Since all that changes between the two queries is the group key, parameterize it. Since it's a composite key (has more than one value within), you'll need to create a simple class which can hold those values (with generic names).

In this case, to parameterize it, make the key selector a parameter to your function. It would have to be an expression and the method syntax to get this to work.
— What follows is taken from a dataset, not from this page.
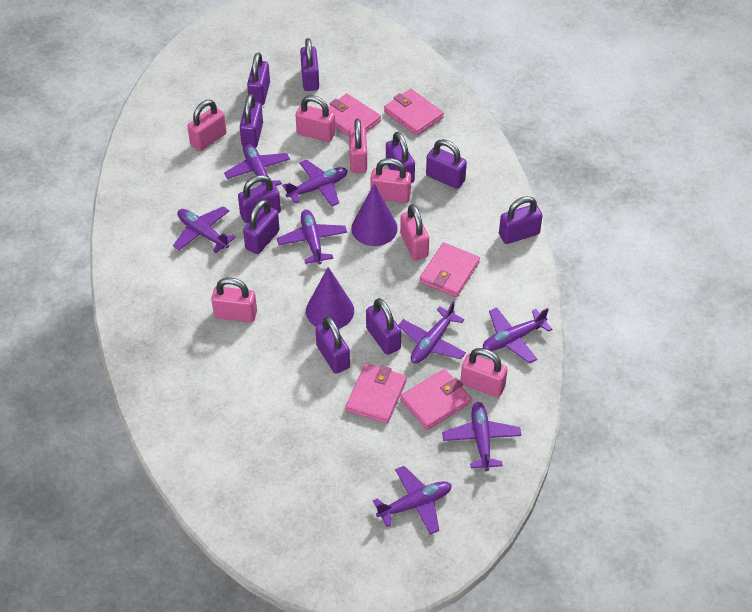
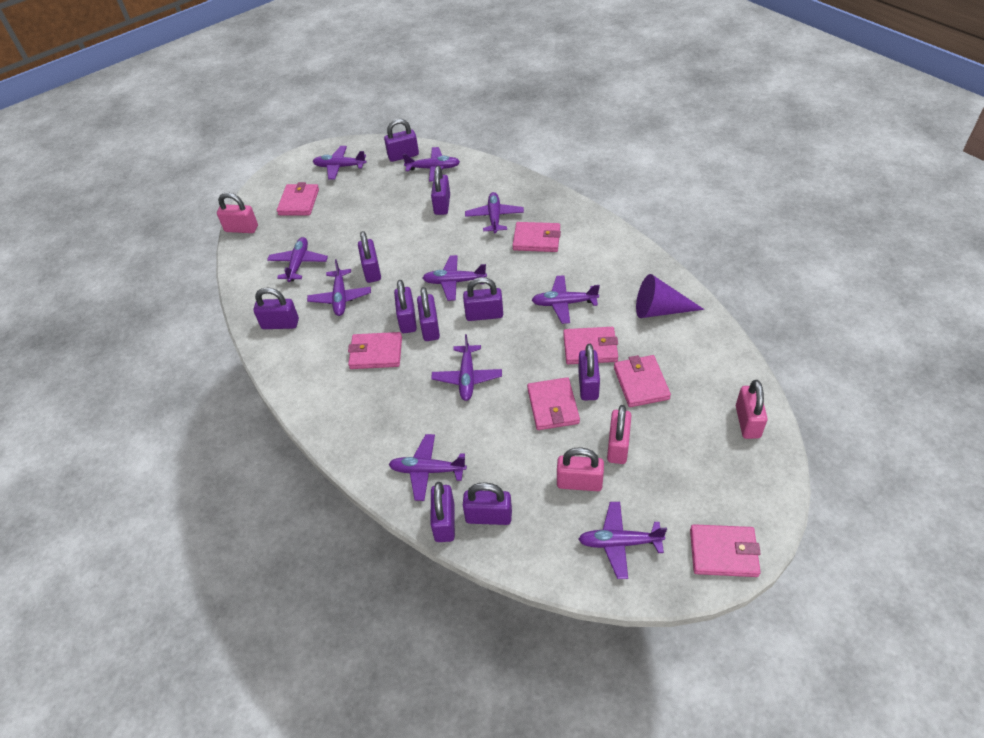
pink padlock: [187,100,226,151] [211,278,257,322] [296,95,336,142] [349,119,367,173] [370,158,411,203] [400,204,429,260] [460,348,508,397] = 7 -> [217,192,258,233] [557,448,604,491] [607,405,632,464] [736,380,768,439] = 4
pink wallet: [328,93,381,136] [346,363,407,424] [384,89,444,136] [400,369,472,430] [420,242,480,297] = 5 -> [277,182,319,215] [348,332,402,369] [513,222,561,252] [527,377,580,430] [563,327,618,364] [614,355,671,407] [690,524,761,577] = 7
purple cone: [306,267,354,329] [351,183,398,246] = 2 -> [636,274,704,318] = 1
purple plane: [173,206,236,253] [224,143,290,188] [277,210,347,265] [282,160,348,206] [373,466,452,535] [398,301,466,363] [442,402,521,471] [483,307,552,364] = 8 -> [267,237,328,282] [307,259,371,316] [312,146,367,180] [389,434,467,501] [402,147,460,182] [423,255,487,301] [431,334,502,401] [465,192,524,233] [532,275,600,324] [578,502,667,579] = 10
You could then generalize it into a function:

public class GroupKey
{
    public int Id { get; set; }
    public string Name { get; set; }
}

private IQueryable<ReportSummary> GetReport(
    Expression<Func<stdReport, GroupKey>> groupKeySelector)
{
    return Context.stdReports
        .GroupBy(groupKeySelector)
        .Select(g => new ReportSummary
        {
            PKi = g.Key.Id,
            Name = g.Key.Name,
            Sum = g.Sum(report => report.lng_premium),
            Count = g.Count(),
        })
        .OrderBy(summary => summary.Name);
}

Then just make use of this function in your queries using the appropriate key selectors.

public List<ReportSummary> ListProducer()
{
    return GetReport(r =>
        new GroupKey
        {
            Id = r.int_agencyId,
            Name = r.txt_company,
        })
        .ToList();
}

public List<ReportSummary> ListCarrier()
{
    return GetReport(r =>
        new GroupKey
        {
            Id = r.int_carrierId,
            Name = r.txt_carrier,
        })
        .ToList();
}

I don't know what types you have mapped for your entities so I made some assumptions. Use whatever is appropriate in your case.